When twelfth grade arrives, Seniors have to think about their future. Therefore, they start applying to colleges. But, how do they feel about the process?
As Senior Aaron Watson-Sharer said: “It’s extremely stressful because you are trying to do the best for your future”.
Senior Jared Bauer explained “The process is really frustrating, especially when you have to deal with the deadlines. You also have to be careful, project yourself in the right way, etc.”
The process of college acceptances can be broken into several phases, described below.
World History Teacher and Senior Advisor Jason Todd added: “It’s a nervous tension when they are waiting for acceptances. For example today, many of my advisees were going to receive the acceptance or rejection from important colleges, such as the University of Pennsylvania,” he said.

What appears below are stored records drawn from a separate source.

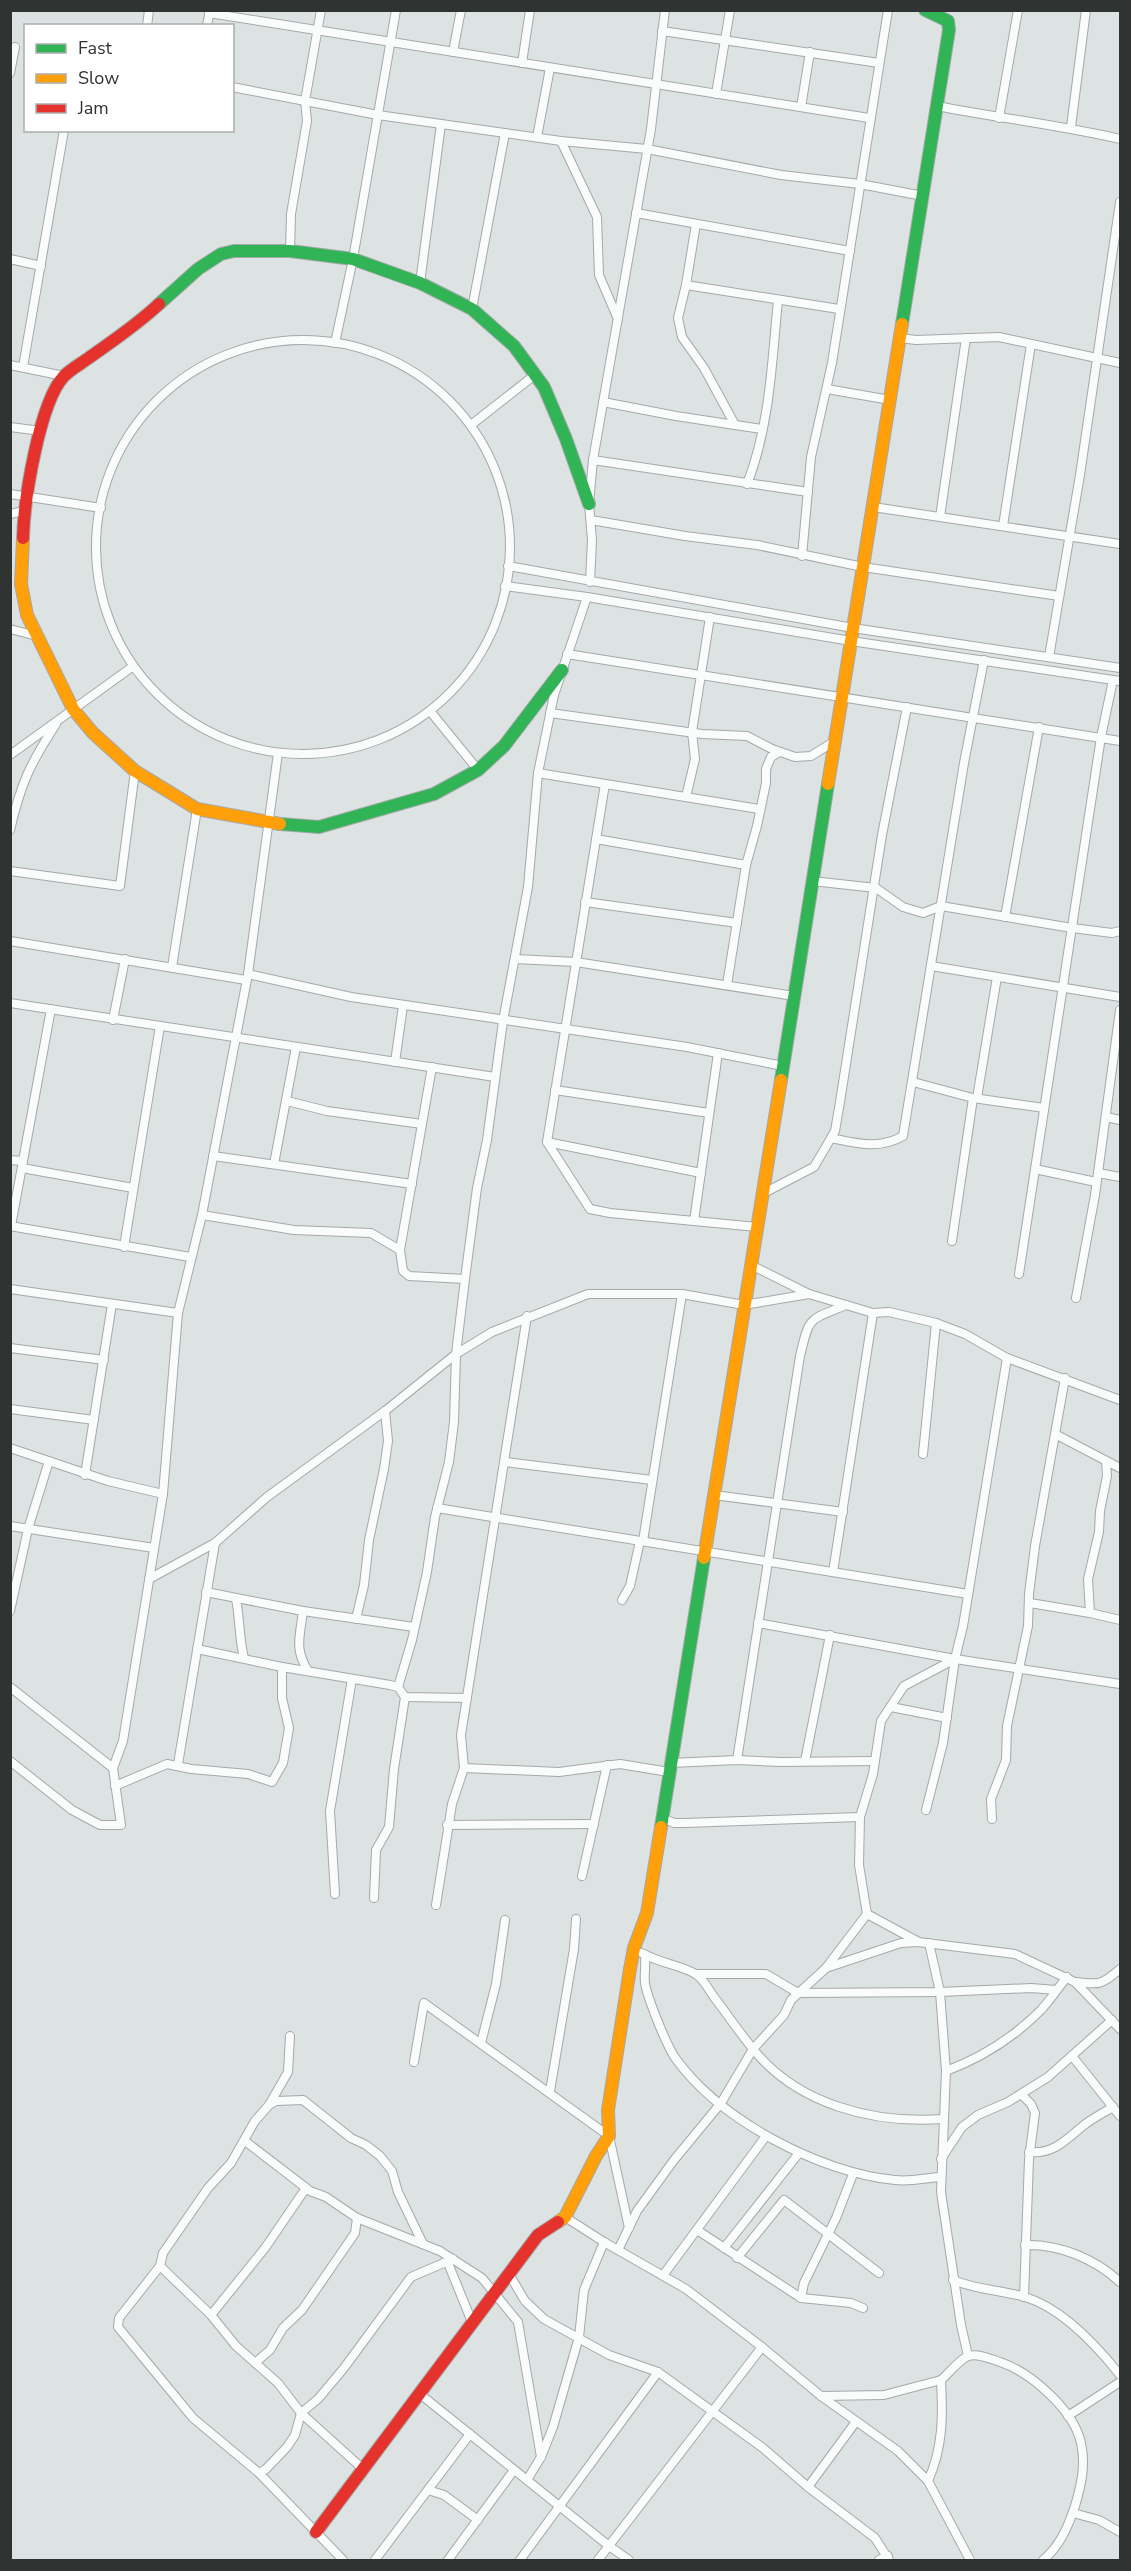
<svg xmlns="http://www.w3.org/2000/svg" width="1131" height="2571" viewBox="0 0 1131 2571" font-family="'Nunito Sans',sans-serif">
	<rect width="100%" height="100%" fill="#dde2e2"/>
	<g fill="none" stroke-linecap="round" stroke-linejoin="round">
		<g stroke="#a5a9a9" stroke-width="10">
			<g id="street">
				<path d="M209,13l660,105"/>
				<path d="M147,26l2,-16"/>
				<path d="M207,26l3,-16"/>
				<path d="M662,31l217,32"/>
				<path d="M453,52l8,-42"/>
				<path d="M522,63l8,-53"/>
				<path d="M10,73l5,-26"/>
				<path d="M232,87l146,28 183,26 86,8 134,26 79,9 63,12"/>
				<path d="M716,94l14,-84"/>
				<path d="M937,106c61,12 123,19 183,33"/>
				<path d="M801,107l9,-55"/>
				<path d="M999,118l19,-108"/>
				<path d="M1071,127l15,-117"/>
				<path d="M537,137l13,-69"/>
				<path d="M561,141l36,76 2,58 19,44"/>
				<path d="M636,213l214,38"/>
				<path d="M696,224l-10,61 153,24"/>
				<path d="M290,251l1,-37 16,-93 -2,-20 16,-91"/>
				<path d="M10,259l31,7"/>
				<path d="M420,283l21,-159"/>
				<path d="M686,285l-8,33 4,19 22,31 31,57 27,4"/>
				<path d="M472,309l33,-176"/>
				<path d="M900,338l16,2 83,-3 121,26"/>
				<circle cx="303" cy="547" r="207"/>
				<path d="M335,343l18,-84 43,-249"/>
				<path d="M10,365l54,11"/>
				<path d="M23,367l41,-237"/>
				<path d="M827,389l63,11"/>
				<path d="M603,402l73,14 59,9"/>
				<path d="M471,425l65,-51"/>
				<path d="M10,427l31,4"/>
				<path d="M593,460l215,32"/>
				<path d="M747,484c23,-58 25,-123 31,-184"/>
				<path d="M10,494l91,14"/>
				<path d="M873,507l247,37"/>
				<path d="M10,514l14,-3"/>
				<path d="M940,517l26,-179"/>
				<path d="M591,520l94,16 72,9 106,22 196,29"/>
				<path d="M1003,526l28,-182"/>
				<path d="M802,556l9,-99 21,-94 56,-353"/>
				<path d="M508,566l345,62 267,40"/>
				<path d="M590,582l2,-42 -3,-36 4,-44 58,-331 14,-119"/>
				<path d="M505,586l82,11 264,44 269,40"/>
				<path d="M10,629l27,7"/>
				<path d="M567,654l553,87"/>
				<path d="M1049,657l31,-182 40,-273"/>
				<path d="M430,711l48,59"/>
				<path d="M550,713l152,21 45,2 25,13 23,8 16,-1 24,-15"/>
				<path d="M10,755l122,-88"/>
				<path d="M538,773l221,36"/>
				<path d="M605,784l-58,358 43,67 20,4 147,14"/>
				<path d="M686,797l9,-38 -3,-27 18,-115"/>
				<path d="M10,830c11,-47 20,-66 46,-106"/>
				<path d="M596,839l150,26"/>
				<path d="M10,871l110,15 15,-115"/>
				<path d="M812,881l64,7 27,19 20,6 18,-7 131,22 40,5 8,-2"/>
				<path d="M585,902l152,21"/>
				<path d="M1005,917l34,-190"/>
				<path d="M10,941l236,39"/>
				<path d="M515,959l61,3 218,34"/>
				<path d="M931,966l189,31"/>
				<path d="M172,967l25,-158"/>
				<path d="M248,974l103,23 336,50 96,19"/>
				<path d="M727,985l19,-120 11,-39 9,-43v-14l5,-12 8,-5"/>
				<path d="M10,1003l485,74"/>
				<path d="M113,1020l12,-61"/>
				<path d="M395,1062l8,-56"/>
				<path d="M913,1082l60,16 71,10"/>
				<path d="M555,1090l154,23"/>
				<path d="M977,1098l20,-121"/>
				<path d="M287,1101l40,10 95,13"/>
				<path d="M1106,1117l14,3"/>
				<path d="M831,1138l4,-7 5,-29 42,-267 25,-128"/>
				<path d="M547,1142l154,31"/>
				<path d="M213,1156l199,28"/>
				<path d="M10,1160l13,1"/>
				<path d="M274,1164l22,-117"/>
				<path d="M22,1168l111,20"/>
				<path d="M1035,1169l61,13"/>
				<path d="M1098,1173l22,4"/>
				<path d="M762,1194l52,-27 17,-29c25,5 48,12 72,-2l61,-373 20,-103"/>
				<path d="M202,1215l92,15 77,3 29,17 3,21 6,5 56,3"/>
				<path d="M694,1221l24,-168"/>
				<path d="M10,1226l180,31"/>
				<path d="M11,1226l40,-217"/>
				<path d="M952,1241l21,-143"/>
				<path d="M124,1247l36,-221"/>
				<path d="M400,1250l32,-183"/>
				<path d="M751,1265l58,29"/>
				<path d="M1019,1274l82,-537 12,-57"/>
				<path d="M10,1289l168,24"/>
				<path d="M1076,1298l19,-103 25,-185"/>
				<path d="M10,1348l94,12"/>
				<path d="M10,1409l84,11"/>
				<path d="M1055,1434l65,34"/>
				<path d="M10,1448l98,33 55,13"/>
				<path d="M923,1454l13,-131"/>
				<path d="M1106,1461l1,15 -7,35 -1,21 -11,47 2,34 30,7"/>
				<path d="M505,1462l147,18"/>
				<path d="M85,1475l27,-171"/>
				<path d="M714,1495l129,17"/>
				<path d="M437,1508l531,86"/>
				<path d="M10,1526l144,22"/>
				<path d="M643,1541l39,-247"/>
				<path d="M833,1572l40,-259"/>
				<path d="M149,1579l66,-36 52,-46 118,-86 71,-57 36,-22 96,-38h94l62,11 65,-11 64,19 16,-1 47,11 29,11 42,24 113,42"/>
				<path d="M206,1592l97,19 111,16"/>
				<path d="M236,1599c4,20 3,40 8,59"/>
				<path d="M622,1600l8,-14 10,-45"/>
				<path d="M1030,1603l60,10"/>
				<path d="M10,1611l18,-82 21,-68"/>
				<path d="M303,1611c-3,26 -9,37 5,60"/>
				<path d="M356,1619l8,-34 5,-45 15,-71 4,-28 -3,-30"/>
				<path d="M758,1623l197,36 165,25"/>
				<path d="M197,1649l85,18 108,18 8,2 7,10 62,1"/>
				<path d="M10,1687l103,81"/>
				<path d="M398,1687l14,-47 15,-68 8,-55 14,-55 5,-40 2,-68 9,-75 12,-91 10,-48 16,-119 25,-134 10,-114 16,-78 33,-98"/>
				<path d="M891,1707l56,11"/>
				<path d="M737,1760l63,-404c10,-41 8,-35 46,-51"/>
				<path d="M10,1761l62,49 28,15h21l-8,-57 10,-27 40,-247 15,-181 24,-98 46,-241 30,-221"/>
				<path d="M805,1761l25,-126"/>
				<path d="M671,1763l66,-3 44,2 94,-1"/>
				<path d="M178,1764l37,-221"/>
				<path d="M464,1768l95,4 61,-8 49,8"/>
				<path d="M115,1786l52,-22 24,5 57,5 24,8 11,-19 6,-35 -7,-30v-31"/>
				<path d="M926,1810l17,-67 12,-84 8,-33 44,-268"/>
				<path d="M662,1818l12,5h11l175,-6"/>
				<path d="M992,1819l-1,-20 15,-39 1,-34 21,-100 1,-32 6,-48 30,-168"/>
				<path d="M447,1825l147,-1"/>
				<path d="M582,1876l25,-111"/>
				<path d="M335,1894l-5,-83 22,-132"/>
				<path d="M374,1898l2,-48 13,-23 5,-58 11,-72"/>
				<path d="M436,1905l16,-101 12,-36 -3,-33 66,-419"/>
				<path d="M867,1914l50,27"/>
				<path d="M929,1943l11,49 6,79"/>
				<path d="M642,1953c16,10 43,13 55,22 7,5 12,15 17,22 13,17 25,35 39,52 45,56 121,75 190,70"/>
				<path d="M645,1955c1,10 -1,19 0,28 2,14 22,64 31,76 44,61 144,114 219,121 14,2 31,-2 45,-3"/>
				<path d="M826,1968l75,-25 17,-1 97,12 60,28 45,47"/>
				<path d="M696,1974h70l32,19 142,-1 91,-4 25,2"/>
				<path d="M1075,1982c24,3 27,3 45,-13"/>
				<path d="M290,2036l-2,36 -19,33 -14,16 -24,42 -23,25 -45,65 -3,13 51,49 25,31 42,37 23,30 62,56"/>
				<path d="M481,2043l15,-59 9,-64"/>
				<path d="M1072,2056l48,60"/>
				<path d="M414,2062l10,-59 185,133 20,92"/>
				<path d="M550,2091l24,-142 2,-30"/>
				<path d="M1021,2094l10,10 4,9 -6,46 -5,138"/>
				<path d="M269,2105l7,-4 27,-1 48,38 15,7 14,11 12,15 6,21 25,52"/>
				<path d="M245,2141l65,50 16,6 31,21 83,33 42,27 36,44 23,135"/>
				<path d="M1029,2152c24,3 38,-13 55,-27 9,-7 19,-12 29,-18"/>
				<path d="M941,2159l21,-32 16,-12 30,-13 40,-25 64,-57"/>
				<path d="M565,2217l39,25 82,47 76,58 59,49 77,55 30,30 42,79"/>
				<path d="M697,2230l104,68 50,5 12,5"/>
				<path d="M1025,2245c35,-1 70,14 95,37"/>
				<path d="M724,2248l75,-95"/>
				<path d="M618,2250l19,-39 37,-51 47,-57 32,-54 31,-34 7,-15 35,-32 41,-54 -8,-49 1,-48 13,-43 8,-53 23,-35 51,-27"/>
				<path d="M737,2258l47,-58 95,73"/>
				<path d="M448,2263l24,59"/>
				<path d="M160,2266l-41,52 -1,9 75,91 66,55 7,-4 21,-22 8,-12 6,-22 17,-14 26,-31 67,-91 42,-18"/>
				<path d="M509,2274l16,27 19,18 65,36 49,17 105,76 45,39 67,51 14,22"/>
				<path d="M664,2274l102,-138"/>
				<path d="M953,2280c24,10 48,10 72,17 37,11 72,49 95,78"/>
				<path d="M801,2298l3,-15 32,-65 17,-44"/>
				<path d="M211,2315l54,-67 41,-60"/>
				<path d="M968,2356l-7,-31 -20,-133 5,-121c35,-13 68,-34 95,-61 9,-10 17,-22 26,-33"/>
				<path d="M255,2363l15,-13 13,-22 19,-18 53,-77 2,-15"/>
				<path d="M420,2394l189,152 20,14"/>
				<path d="M821,2396l63,-1 57,-15"/>
				<path d="M1068,2416l52,-34"/>
				<path d="M259,2473l84,87"/>
				<path d="M527,2480l14,-23 12,-30 26,-90 5,-47 20,-48"/>
				<path d="M928,2481c15,-33 15,-65 13,-101 7,-6 18,-20 27,-24 10,-3 23,3 32,6 30,10 74,48 81,81 5,22 0,43 -6,63 -7,21 -15,40 -32,54"/>
				<path d="M808,2487l47,-64"/>
				<path d="M428,2490l16,5 34,25"/>
				<path d="M1073,2513l26,7 21,12"/>
				<path d="M375,2560l95,-126"/>
				<path d="M448,2560l66,-90"/>
				<path d="M520,2560l138,-188"/>
				<path d="M598,2560l164,-213"/>
				<path d="M879,2560l9,-4"/>
			</g>
		</g>
		<g stroke="#a5a9a9" stroke-width="14">
			<g id="fast">
				<path d="M159,304l39,-35 23,-15 13,-3h56l63,8 67,24 52,26 42,37 30,41 22,52 23,65"/>
				<path d="M902,324l47,-294 -1,-9 -23,-11"/>
				<path d="M280,824l39,3 115,-33 44,-24 26,-24 58,-76"/>
				<path d="M781,1080l47,-296"/>
				<path d="M661,1827l43,-269"/>
			</g>
		</g>
		<g stroke="#a5a9a9" stroke-width="14">
			<g id="slow">
				<path d="M23,538l-2,46 6,31 46,94 20,24 42,38 62,38 83,15"/>
				<path d="M828,784l74,-460"/>
				<path d="M704,1558l77,-478"/>
				<path d="M558,2222l7,-5 31,-61 13,-20 -1,-26 22,-141 4,-21 13,-35 14,-86"/>
			</g>
		</g>
		<g stroke="#a5a9a9" stroke-width="14">
			<g id="jam">
				<path d="M23,538c1,-37 16,-135 41,-162 7,-7 18,-13 26,-19 24,-17 48,-33 69,-53"/>
				<path d="M316,2532l222,-297 20,-13"/>
			</g>
		</g>
		<use href="#street" stroke="#fafbfb" stroke-width="8"/>
		<use href="#fast" stroke="#30b455" stroke-width="12"/>
		<use href="#slow" stroke="#ff9f0a" stroke-width="12"/>
		<use href="#jam" stroke="#e5322d" stroke-width="12"/>
	</g>
	<rect width="1131" height="2571" fill="none" stroke="#2f3332" stroke-width="24"/>
	<rect x="24" y="24" width="210" height="108" fill="#ffffff" stroke="#acadad" stroke-width="1.5"/>
	<rect x="36" y="44" width="30" height="9" fill="#30b455" stroke="#acadad" stroke-width="1.5"/>
	<text x="78" y="54" font-size="18" fill="#2f3332">Fast</text>
	<rect x="36" y="74" width="30" height="9" fill="#ff9f0a" stroke="#acadad" stroke-width="1.5"/>
	<text x="78" y="84" font-size="18" fill="#2f3332">Slow</text>
	<rect x="36" y="104" width="30" height="9" fill="#e5322d" stroke="#acadad" stroke-width="1.5"/>
	<text x="78" y="114" font-size="18" fill="#2f3332">Jam</text>
</svg>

“I’m glad that many of my advisees who applied for Drexel University were accepted and it was very exciting. On the other hand, we also have very hard conversations with students who got into the colleges they wanted to but they can’t afford it.”

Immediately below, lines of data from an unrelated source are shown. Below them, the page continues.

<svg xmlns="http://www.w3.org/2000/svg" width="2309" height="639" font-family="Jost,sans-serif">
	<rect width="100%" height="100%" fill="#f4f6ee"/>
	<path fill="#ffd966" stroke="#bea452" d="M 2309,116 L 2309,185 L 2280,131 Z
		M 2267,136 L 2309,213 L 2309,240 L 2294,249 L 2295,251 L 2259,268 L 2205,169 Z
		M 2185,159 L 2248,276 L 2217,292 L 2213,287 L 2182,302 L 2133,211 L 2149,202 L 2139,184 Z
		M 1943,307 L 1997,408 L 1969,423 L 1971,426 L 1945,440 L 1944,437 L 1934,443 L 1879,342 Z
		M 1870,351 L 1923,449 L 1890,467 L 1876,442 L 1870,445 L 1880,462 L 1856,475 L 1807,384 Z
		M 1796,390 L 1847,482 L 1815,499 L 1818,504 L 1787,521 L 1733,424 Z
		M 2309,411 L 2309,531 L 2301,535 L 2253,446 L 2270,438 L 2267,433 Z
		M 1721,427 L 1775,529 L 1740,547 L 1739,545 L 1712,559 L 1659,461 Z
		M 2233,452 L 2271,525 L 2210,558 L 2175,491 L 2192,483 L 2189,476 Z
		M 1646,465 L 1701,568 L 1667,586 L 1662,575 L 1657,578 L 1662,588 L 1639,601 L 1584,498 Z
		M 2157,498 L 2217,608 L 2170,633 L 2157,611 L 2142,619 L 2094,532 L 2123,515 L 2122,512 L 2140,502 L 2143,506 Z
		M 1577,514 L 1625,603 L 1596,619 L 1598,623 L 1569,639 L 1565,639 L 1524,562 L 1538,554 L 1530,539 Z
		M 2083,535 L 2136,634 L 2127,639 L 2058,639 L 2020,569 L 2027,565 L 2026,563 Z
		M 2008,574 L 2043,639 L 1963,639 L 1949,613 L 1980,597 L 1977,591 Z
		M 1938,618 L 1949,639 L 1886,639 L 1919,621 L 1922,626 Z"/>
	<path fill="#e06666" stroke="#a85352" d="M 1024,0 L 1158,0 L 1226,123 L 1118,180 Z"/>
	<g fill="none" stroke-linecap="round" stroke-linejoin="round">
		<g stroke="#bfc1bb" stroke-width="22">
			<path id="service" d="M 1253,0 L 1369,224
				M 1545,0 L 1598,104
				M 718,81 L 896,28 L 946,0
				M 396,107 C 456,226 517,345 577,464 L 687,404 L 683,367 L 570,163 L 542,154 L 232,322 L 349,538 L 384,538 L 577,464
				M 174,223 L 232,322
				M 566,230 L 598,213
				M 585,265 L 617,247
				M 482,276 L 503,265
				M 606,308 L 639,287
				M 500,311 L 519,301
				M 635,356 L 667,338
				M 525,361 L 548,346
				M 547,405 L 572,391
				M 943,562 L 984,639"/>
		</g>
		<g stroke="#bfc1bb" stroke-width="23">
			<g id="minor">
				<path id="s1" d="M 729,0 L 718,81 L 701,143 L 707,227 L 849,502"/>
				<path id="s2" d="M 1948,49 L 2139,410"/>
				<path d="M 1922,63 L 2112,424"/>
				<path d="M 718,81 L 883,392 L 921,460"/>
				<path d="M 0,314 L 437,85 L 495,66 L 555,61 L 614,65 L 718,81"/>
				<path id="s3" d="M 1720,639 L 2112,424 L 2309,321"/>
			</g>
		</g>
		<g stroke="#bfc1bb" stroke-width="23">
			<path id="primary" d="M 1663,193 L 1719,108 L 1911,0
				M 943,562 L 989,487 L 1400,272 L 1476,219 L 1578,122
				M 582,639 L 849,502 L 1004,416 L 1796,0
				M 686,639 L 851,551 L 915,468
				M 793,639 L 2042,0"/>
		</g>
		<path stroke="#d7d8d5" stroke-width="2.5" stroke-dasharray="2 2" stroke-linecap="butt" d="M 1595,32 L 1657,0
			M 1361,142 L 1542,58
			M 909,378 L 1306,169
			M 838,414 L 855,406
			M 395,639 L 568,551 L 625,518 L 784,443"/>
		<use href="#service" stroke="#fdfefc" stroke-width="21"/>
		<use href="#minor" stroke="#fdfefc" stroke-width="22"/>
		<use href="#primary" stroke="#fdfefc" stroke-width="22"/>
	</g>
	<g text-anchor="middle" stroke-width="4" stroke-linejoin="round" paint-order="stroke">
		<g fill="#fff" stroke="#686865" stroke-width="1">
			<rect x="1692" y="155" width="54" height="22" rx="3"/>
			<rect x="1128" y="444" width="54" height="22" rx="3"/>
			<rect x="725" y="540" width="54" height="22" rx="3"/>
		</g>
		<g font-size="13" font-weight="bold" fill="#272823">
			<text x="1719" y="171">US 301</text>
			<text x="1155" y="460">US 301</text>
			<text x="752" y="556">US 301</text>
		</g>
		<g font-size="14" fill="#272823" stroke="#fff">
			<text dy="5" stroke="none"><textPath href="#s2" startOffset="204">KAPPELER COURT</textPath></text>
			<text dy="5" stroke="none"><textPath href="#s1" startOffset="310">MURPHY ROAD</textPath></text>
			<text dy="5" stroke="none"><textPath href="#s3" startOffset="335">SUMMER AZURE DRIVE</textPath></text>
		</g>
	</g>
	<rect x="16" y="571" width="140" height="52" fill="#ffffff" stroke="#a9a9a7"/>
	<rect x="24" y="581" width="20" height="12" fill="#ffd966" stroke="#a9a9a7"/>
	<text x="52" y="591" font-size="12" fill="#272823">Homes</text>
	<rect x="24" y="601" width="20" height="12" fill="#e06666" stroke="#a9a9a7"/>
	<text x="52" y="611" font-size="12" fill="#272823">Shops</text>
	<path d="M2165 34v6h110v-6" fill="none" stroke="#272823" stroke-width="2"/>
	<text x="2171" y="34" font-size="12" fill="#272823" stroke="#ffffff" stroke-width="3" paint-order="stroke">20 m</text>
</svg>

Bauer explained “I have already been accepted by five colleges, and it feels good because you know that they are appreciating your work for the past couple years; I was really excited when I knew that I had been accepted by UPenn. But anyway the waiting makes me more anxious, I have also noticed I have less hours of sleep, and I can’t focus on my work.”
Bauer also expressed some concern about the process and how it affects social life at SLA:
“I think that we are a really good class because we support each other but sometimes it’s impossible not to be jealous of some people who have been accepted by certain colleges.”
Dealing With Senior Year
Seniors also try harder in their last year, to earn good grades and be able to opt for the best colleges. They also have to take their SATs, which makes their year even more stressful as Bauer explained: “The SAT exam is extremely stressful because it can dictate the rest of your life.”
Todd said what he noticed as a Senior teacher and advisor that they are sometimes not able to concentrate well, and that:
“I can see that they are stressed for other things like college acceptances and not only benchmarks when we are in class. I couldn’t describe how do they actually feel, but we, teachers and Senior advisors, are the ones who feel bad for them.”
Most of the students are yet receiving news from the colleges they applied to and some have already been accepted by their dreamed college. For example, Senior Jared Bauer, even if he didn’t get accepted in all the schools he applied to he got accepted into eight, one of them being the Wharton Business School in the University of Pennsylvania, which was his top choice.
Senior Imani Weeks also stated “I was denied at 2 or 3 schools, so I was initially disappointed. But the other acceptances counter acted that and I was able to focus on them to see where I will go”.
Many of the Seniors feel better now that they know the colleges they have been accepted to. In the end, Weeks got into Harvard and accepted their offer.
“It’s a giant weight off my shoulders now that I know what schools I was accepted into,” she said. “My anxiety is relieved. The anxiety of ‘Am I good enough?’ has worn off with my acceptance letters. It feels nice not to have to stress about it anymore.”
Bauer’s response was similar.
“I feel relief. A burden that has been weighing on me for years, especially this last year, was lifted off my shoulders. I did not enjoy the waiting and even if I hadn’t gotten in where I want (which I did) I think I would be happy that the process is over.” explained Bauer.
The Waitlists and Denials
Not everything is happiness and joy, disappointment is or has also been present in Seniors. Being denied or waitlisted “feels the same way” as Watson-Sharer said.
“I bet most people feel great relief. In my case I feel disappointment because the outcome I have is not what I sought,” he said.
Most of the Seniors explain how being denied or waitlisted feels like being told that “they’re not good enough to enter their college”.
“Getting denied is not fun,” Bauer agreed. “The schools that denied me I don’t really mind as much now because I’m where I wanted. But at the time it was very frustrating because I personally felt that I did all I could to get into these places.”
He also explained a different situation for his some of his friends: “I am disappointed for some of my friends who worked very hard and didn’t get in where they wanted. This has stopped this time from being completely joyful for me.”
Even if being waitlisted or denied is a tough pill to swallow, it should just be a motivation for students to work even harder and show to the colleges which denied them what they have missed out on.
“I just have to keep striving to do better,” Watson-Sharer said. “The only person I can improve upon myself was yesterday and I keep this in mind.”